_EXTRACTED INFORMATION:_
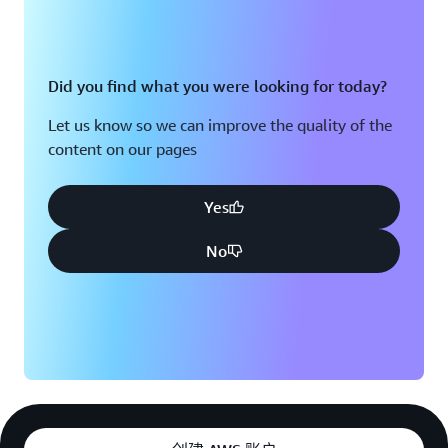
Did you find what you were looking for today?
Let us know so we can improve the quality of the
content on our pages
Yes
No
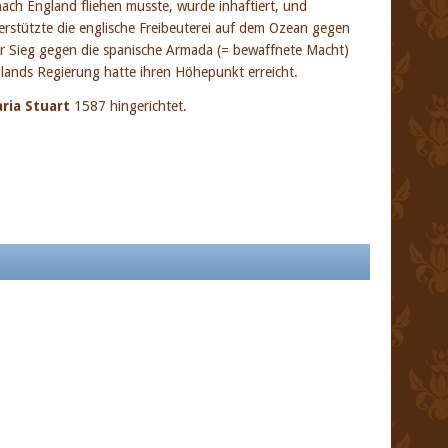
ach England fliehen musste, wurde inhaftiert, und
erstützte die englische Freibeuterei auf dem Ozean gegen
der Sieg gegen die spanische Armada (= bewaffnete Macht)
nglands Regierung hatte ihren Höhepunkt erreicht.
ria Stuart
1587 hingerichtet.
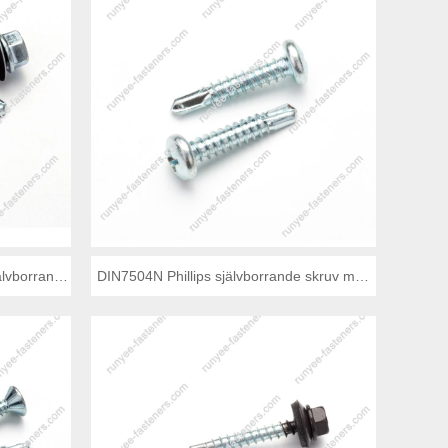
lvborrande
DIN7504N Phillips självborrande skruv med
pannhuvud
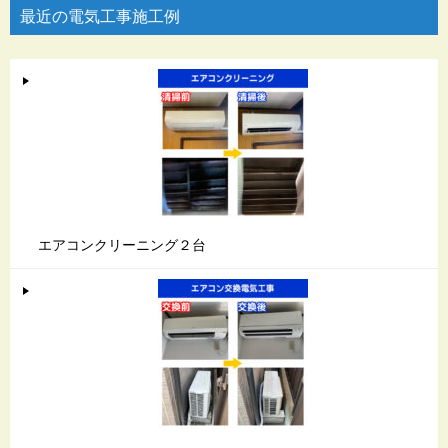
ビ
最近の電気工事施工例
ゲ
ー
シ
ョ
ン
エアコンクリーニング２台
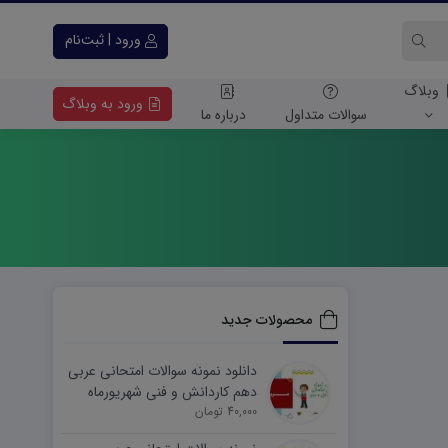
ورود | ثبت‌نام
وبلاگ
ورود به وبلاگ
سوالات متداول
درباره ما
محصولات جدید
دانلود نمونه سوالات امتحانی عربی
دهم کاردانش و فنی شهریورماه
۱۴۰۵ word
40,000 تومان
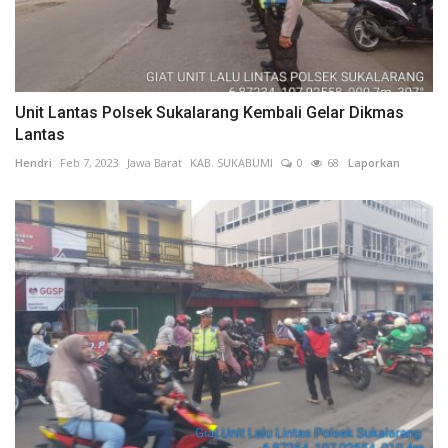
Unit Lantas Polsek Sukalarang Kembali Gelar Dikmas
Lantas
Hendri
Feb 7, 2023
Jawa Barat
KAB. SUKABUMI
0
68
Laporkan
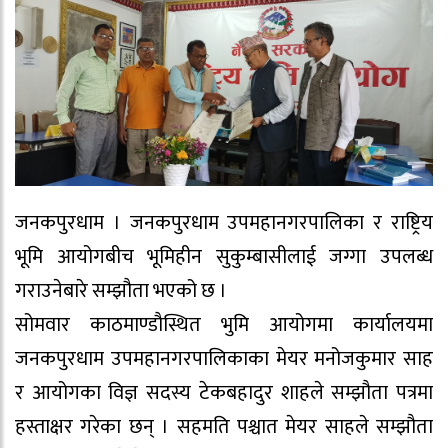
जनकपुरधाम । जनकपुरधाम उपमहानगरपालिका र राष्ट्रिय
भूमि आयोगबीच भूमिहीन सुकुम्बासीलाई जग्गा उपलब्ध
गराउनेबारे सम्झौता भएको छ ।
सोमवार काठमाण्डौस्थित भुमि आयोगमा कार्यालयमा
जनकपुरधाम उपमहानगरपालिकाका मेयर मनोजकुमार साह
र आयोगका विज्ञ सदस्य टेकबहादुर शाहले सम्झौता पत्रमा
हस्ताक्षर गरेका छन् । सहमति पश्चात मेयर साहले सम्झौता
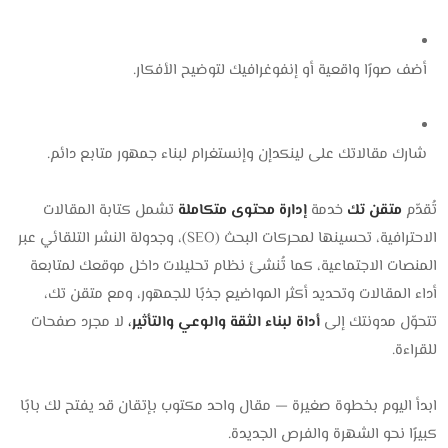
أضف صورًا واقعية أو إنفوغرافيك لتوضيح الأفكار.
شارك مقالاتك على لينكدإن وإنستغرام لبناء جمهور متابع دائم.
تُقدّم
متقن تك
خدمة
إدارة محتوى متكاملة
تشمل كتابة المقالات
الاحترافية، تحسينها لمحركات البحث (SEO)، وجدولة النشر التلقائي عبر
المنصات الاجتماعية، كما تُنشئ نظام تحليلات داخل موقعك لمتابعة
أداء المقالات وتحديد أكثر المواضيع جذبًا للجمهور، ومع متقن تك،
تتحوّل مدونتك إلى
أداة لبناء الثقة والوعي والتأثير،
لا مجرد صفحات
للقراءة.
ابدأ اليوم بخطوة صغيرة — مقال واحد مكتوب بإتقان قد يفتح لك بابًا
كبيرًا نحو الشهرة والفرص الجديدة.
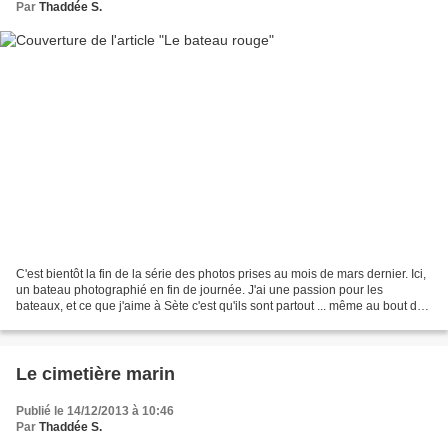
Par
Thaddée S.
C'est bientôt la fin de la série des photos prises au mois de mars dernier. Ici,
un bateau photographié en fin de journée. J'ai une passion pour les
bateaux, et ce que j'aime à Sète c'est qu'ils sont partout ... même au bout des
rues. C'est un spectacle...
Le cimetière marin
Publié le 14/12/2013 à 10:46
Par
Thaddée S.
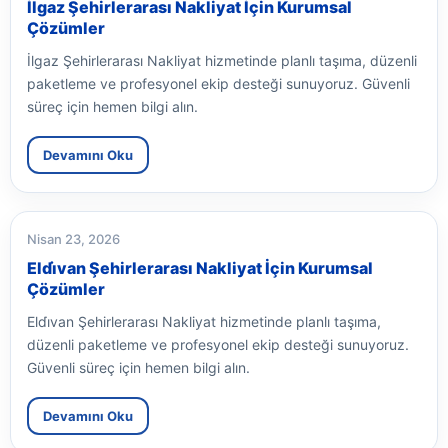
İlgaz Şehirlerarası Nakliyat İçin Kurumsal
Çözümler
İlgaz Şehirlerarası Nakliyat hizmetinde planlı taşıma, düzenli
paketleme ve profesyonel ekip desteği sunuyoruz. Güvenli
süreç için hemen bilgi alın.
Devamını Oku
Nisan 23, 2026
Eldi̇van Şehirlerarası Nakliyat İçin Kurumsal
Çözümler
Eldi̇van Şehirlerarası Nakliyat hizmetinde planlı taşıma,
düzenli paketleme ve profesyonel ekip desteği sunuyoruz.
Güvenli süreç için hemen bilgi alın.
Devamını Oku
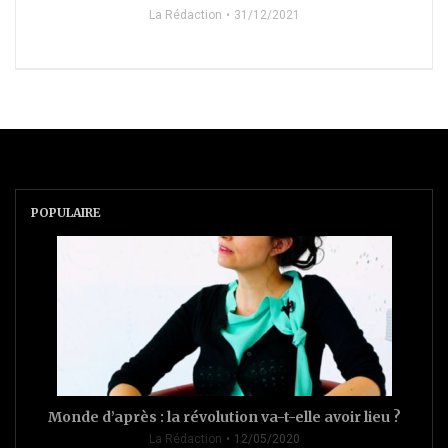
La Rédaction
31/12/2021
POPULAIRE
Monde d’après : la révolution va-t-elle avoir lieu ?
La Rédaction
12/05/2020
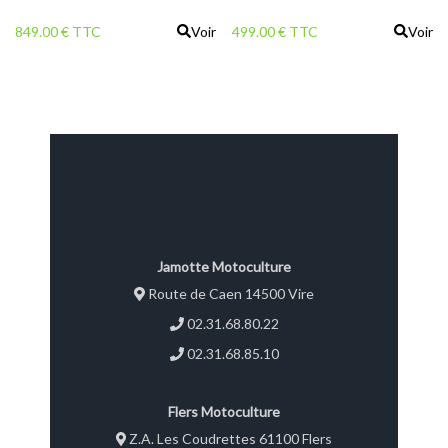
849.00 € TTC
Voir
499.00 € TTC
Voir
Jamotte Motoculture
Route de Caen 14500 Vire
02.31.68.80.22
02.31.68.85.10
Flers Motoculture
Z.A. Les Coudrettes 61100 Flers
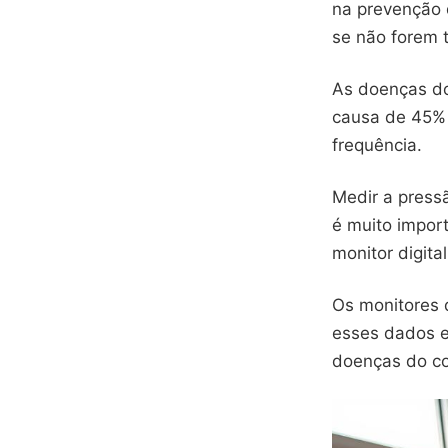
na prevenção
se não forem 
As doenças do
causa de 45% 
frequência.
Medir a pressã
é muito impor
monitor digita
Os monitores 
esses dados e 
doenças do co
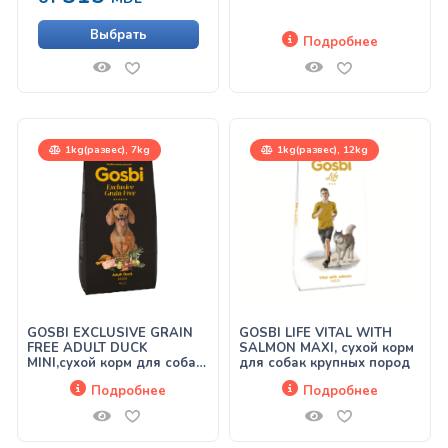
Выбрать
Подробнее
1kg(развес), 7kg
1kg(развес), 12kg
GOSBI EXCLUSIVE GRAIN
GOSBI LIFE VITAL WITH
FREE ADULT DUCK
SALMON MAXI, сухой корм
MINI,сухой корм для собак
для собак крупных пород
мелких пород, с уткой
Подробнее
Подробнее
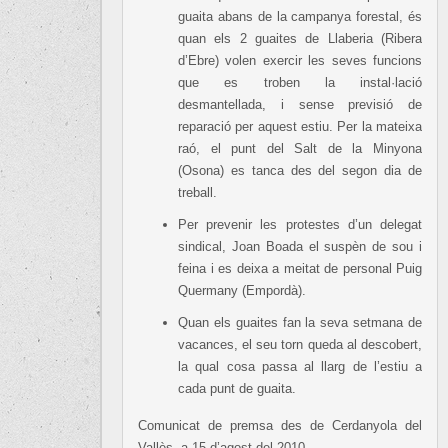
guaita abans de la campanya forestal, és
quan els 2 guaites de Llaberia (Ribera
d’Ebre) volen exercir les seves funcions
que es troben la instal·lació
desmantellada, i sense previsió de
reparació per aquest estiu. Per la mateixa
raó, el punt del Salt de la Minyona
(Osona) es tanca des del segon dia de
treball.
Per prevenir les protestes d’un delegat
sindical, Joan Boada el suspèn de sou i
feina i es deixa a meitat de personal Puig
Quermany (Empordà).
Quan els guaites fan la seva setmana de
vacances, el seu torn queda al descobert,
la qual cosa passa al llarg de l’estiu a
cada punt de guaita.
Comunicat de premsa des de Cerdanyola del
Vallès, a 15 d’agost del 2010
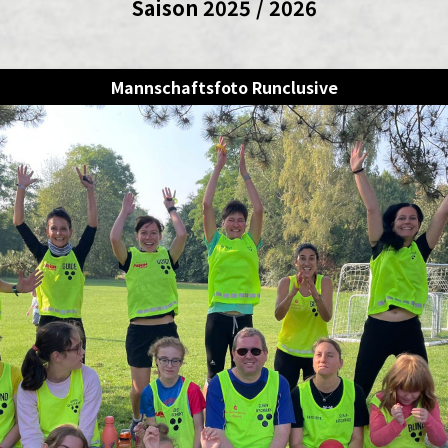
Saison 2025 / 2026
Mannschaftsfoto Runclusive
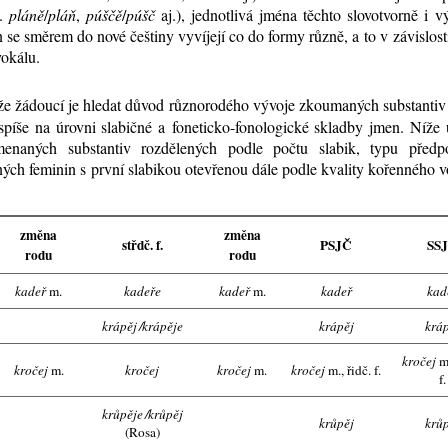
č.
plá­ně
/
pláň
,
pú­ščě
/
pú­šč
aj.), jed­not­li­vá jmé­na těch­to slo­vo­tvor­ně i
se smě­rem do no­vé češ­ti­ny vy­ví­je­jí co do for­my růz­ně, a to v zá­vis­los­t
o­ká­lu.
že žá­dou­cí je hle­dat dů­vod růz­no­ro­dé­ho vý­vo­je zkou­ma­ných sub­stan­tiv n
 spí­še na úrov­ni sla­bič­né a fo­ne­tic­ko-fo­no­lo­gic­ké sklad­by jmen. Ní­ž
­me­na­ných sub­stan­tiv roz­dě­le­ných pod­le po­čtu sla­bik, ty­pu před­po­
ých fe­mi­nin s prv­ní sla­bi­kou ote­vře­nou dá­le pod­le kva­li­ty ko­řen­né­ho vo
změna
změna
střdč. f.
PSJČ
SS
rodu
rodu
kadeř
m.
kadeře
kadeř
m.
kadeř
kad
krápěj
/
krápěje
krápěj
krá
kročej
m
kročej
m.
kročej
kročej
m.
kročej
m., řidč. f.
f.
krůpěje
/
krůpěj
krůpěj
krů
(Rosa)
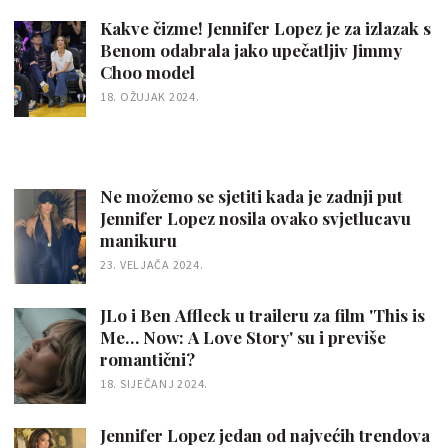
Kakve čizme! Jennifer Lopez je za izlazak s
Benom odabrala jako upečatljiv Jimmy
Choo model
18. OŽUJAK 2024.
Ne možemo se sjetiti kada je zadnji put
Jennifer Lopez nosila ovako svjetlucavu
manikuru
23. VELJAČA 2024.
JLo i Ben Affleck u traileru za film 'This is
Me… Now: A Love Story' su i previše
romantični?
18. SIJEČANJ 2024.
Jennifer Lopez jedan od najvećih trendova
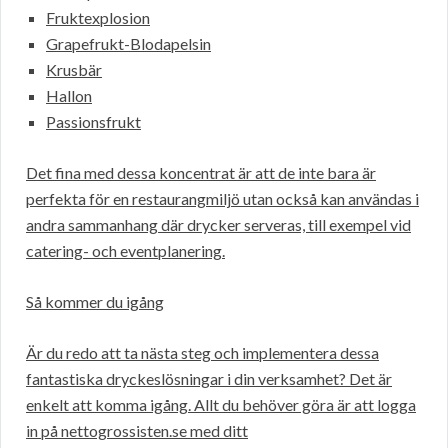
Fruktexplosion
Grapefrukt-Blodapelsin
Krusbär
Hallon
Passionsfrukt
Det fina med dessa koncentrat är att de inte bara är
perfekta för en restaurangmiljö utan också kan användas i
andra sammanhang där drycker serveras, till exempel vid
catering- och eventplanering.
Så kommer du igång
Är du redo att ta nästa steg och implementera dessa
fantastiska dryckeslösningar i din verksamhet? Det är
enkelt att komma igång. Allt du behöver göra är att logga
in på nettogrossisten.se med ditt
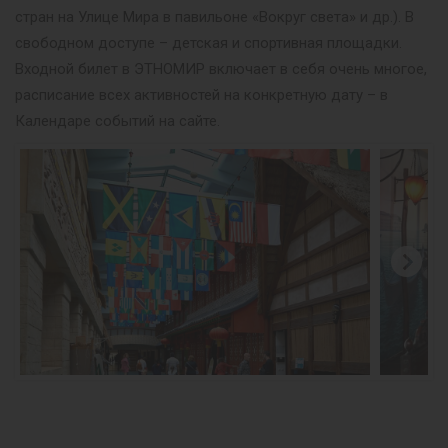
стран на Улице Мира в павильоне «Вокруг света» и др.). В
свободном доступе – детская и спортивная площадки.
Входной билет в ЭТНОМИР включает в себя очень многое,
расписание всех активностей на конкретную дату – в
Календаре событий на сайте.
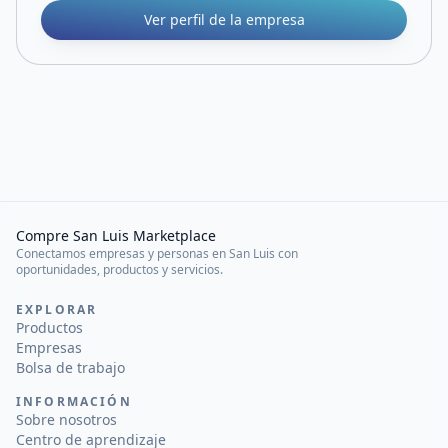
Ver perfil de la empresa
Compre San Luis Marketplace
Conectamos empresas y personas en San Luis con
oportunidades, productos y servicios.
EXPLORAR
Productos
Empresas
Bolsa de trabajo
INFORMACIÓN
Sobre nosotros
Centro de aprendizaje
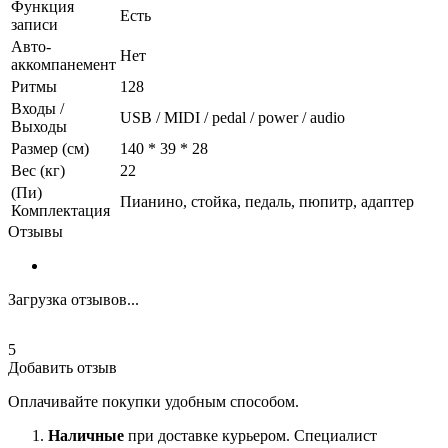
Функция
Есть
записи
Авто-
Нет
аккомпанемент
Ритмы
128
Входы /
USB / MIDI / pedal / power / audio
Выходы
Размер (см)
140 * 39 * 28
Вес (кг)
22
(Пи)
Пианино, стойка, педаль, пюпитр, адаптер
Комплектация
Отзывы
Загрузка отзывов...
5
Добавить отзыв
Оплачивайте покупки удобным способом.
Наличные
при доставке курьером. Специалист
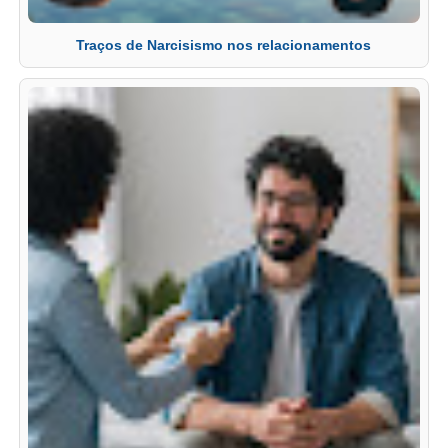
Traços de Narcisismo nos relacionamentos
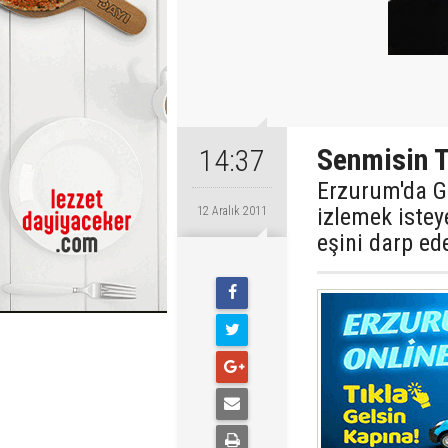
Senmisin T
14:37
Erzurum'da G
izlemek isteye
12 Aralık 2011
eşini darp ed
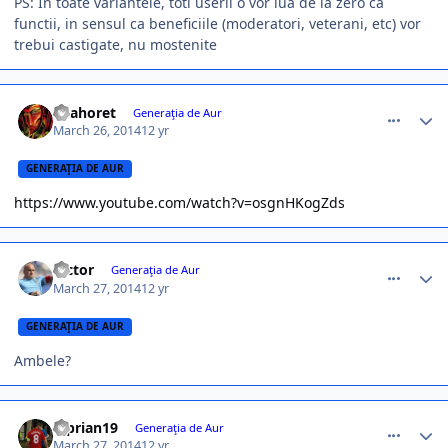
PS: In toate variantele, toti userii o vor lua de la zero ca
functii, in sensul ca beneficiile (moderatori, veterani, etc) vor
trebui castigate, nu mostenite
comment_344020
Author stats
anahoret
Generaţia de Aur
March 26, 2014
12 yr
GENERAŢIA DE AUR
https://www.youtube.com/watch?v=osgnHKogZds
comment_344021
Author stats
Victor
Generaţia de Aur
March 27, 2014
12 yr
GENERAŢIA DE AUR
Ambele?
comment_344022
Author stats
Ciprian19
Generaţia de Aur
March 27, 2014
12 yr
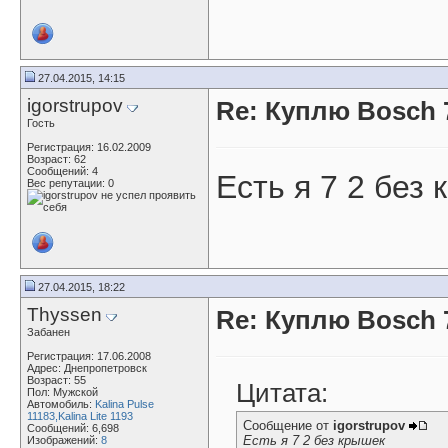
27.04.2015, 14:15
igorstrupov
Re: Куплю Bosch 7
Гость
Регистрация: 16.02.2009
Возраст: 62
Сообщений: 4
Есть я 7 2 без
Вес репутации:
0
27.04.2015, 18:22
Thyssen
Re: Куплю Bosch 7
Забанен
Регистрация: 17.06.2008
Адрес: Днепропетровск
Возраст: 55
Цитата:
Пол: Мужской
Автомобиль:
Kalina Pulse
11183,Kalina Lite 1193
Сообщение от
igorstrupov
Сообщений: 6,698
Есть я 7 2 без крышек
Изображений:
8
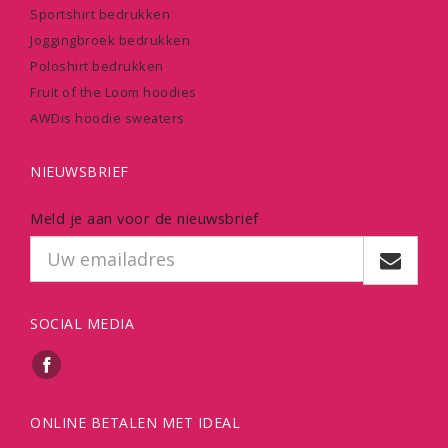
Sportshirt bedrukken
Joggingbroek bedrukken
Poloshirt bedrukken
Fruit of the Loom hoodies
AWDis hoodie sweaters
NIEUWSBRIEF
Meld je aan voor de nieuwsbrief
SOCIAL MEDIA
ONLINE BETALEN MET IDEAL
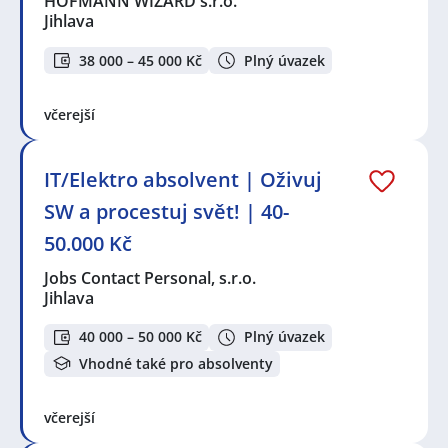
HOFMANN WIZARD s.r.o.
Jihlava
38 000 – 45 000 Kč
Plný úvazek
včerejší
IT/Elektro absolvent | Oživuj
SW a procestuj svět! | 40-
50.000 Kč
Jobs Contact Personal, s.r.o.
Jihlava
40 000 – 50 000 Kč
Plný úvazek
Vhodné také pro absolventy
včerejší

_EXERCISE INSTRUCTIONS:_ Copy out, word for word, every line from the one containing "أضف صورًا واقعية" through the one containing "كبيرًا نحو الشهرة والفرص الجديدة.", inclusive.

_ANSWER AREA:_
أضف صورًا واقعية أو إنفوغرافيك لتوضيح الأفكار.
شارك مقالاتك على لينكدإن وإنستغرام لبناء جمهور متابع دائم.
تُقدّم
متقن تك
خدمة
إدارة محتوى متكاملة
تشمل كتابة المقالات
الاحترافية، تحسينها لمحركات البحث (SEO)، وجدولة النشر التلقائي عبر
المنصات الاجتماعية، كما تُنشئ نظام تحليلات داخل موقعك لمتابعة
أداء المقالات وتحديد أكثر المواضيع جذبًا للجمهور، ومع متقن تك،
تتحوّل مدونتك إلى
أداة لبناء الثقة والوعي والتأثير،
لا مجرد صفحات
للقراءة.
ابدأ اليوم بخطوة صغيرة — مقال واحد مكتوب بإتقان قد يفتح لك بابًا
كبيرًا نحو الشهرة والفرص الجديدة.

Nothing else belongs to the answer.